## [Problem description]
Every entry below must be retyped exactly, and the pictures must be left out.

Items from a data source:
☆ ☆ ☆ ☆ ☆

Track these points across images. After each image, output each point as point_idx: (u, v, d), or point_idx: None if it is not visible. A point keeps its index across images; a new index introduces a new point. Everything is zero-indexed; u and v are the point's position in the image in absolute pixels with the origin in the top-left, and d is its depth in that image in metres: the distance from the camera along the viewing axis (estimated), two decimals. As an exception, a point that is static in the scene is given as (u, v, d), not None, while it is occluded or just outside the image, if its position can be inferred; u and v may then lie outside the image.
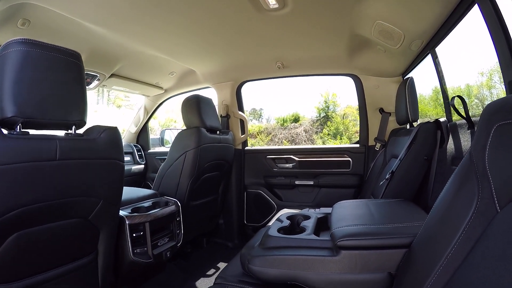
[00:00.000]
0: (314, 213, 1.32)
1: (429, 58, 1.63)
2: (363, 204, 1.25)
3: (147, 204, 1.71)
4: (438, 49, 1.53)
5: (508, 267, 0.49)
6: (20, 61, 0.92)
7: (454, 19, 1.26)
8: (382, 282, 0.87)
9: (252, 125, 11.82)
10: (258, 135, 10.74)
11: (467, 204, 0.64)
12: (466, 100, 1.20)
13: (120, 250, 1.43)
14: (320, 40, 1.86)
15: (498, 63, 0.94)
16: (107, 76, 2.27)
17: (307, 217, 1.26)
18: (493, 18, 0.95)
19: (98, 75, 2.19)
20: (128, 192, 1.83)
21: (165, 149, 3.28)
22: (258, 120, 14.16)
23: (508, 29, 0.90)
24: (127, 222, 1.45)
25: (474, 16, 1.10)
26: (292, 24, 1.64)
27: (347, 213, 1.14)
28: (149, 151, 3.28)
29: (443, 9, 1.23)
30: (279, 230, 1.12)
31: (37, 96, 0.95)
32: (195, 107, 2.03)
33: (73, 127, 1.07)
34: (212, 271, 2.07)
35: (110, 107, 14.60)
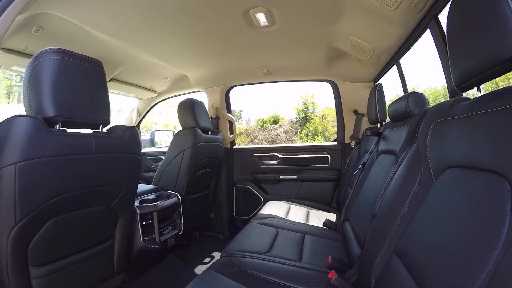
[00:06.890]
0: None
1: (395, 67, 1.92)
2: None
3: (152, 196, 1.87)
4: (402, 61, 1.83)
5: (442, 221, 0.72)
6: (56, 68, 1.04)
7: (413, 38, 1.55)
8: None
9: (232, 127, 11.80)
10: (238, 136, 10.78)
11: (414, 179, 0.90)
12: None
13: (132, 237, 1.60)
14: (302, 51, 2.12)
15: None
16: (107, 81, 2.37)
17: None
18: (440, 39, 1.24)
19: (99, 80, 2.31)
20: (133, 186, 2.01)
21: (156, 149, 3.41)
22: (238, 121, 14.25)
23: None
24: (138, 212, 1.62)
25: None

☆ ☆ ☆ ☆ ☆

## [Result for this task]
Track these points across images. After each image, output each point as point_idx: (u, v, d), or point_idx: None if it is not visible. A point keeps its index across images; a new index introduces a new point. Everything is zero-indexed; u and v are the point's position in the image in absolute pixels with the origin in the top-left, and d is its depth in that image in metres: the distance from the camera along the viewing axis (estimated), two decimals. As an exception, a point that is static in the scene is given as (u, v, d), not None, while it is occluded or just outside the image, if its position can be inferred; u and v may then lie outside the image.
[00:00.000]
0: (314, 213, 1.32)
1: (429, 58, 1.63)
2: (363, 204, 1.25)
3: (147, 204, 1.71)
4: (438, 49, 1.53)
5: (508, 267, 0.49)
6: (20, 61, 0.92)
7: (454, 19, 1.26)
8: (382, 282, 0.87)
9: (252, 125, 11.82)
10: (258, 135, 10.74)
11: (467, 204, 0.64)
12: (466, 100, 1.20)
13: (120, 250, 1.43)
14: (320, 40, 1.86)
15: (498, 63, 0.94)
16: (107, 76, 2.27)
17: (307, 217, 1.26)
18: (493, 18, 0.95)
19: (98, 75, 2.19)
20: (128, 192, 1.83)
21: (165, 149, 3.28)
22: (258, 120, 14.16)
23: (508, 29, 0.90)
24: (127, 222, 1.45)
25: (474, 16, 1.10)
26: (292, 24, 1.64)
27: (347, 213, 1.14)
28: (149, 151, 3.28)
29: (443, 9, 1.23)
30: (279, 230, 1.12)
31: (37, 96, 0.95)
32: (195, 107, 2.03)
33: (73, 127, 1.07)
34: (212, 271, 2.07)
35: (110, 107, 14.60)
[00:06.890]
0: None
1: (395, 67, 1.92)
2: None
3: (152, 196, 1.87)
4: (402, 61, 1.83)
5: (442, 221, 0.72)
6: (56, 68, 1.04)
7: (413, 38, 1.55)
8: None
9: (232, 127, 11.80)
10: (238, 136, 10.78)
11: (414, 179, 0.90)
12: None
13: (132, 237, 1.60)
14: (302, 51, 2.12)
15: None
16: (107, 81, 2.37)
17: None
18: (440, 39, 1.24)
19: (99, 80, 2.31)
20: (133, 186, 2.01)
21: (156, 149, 3.41)
22: (238, 121, 14.25)
23: None
24: (138, 212, 1.62)
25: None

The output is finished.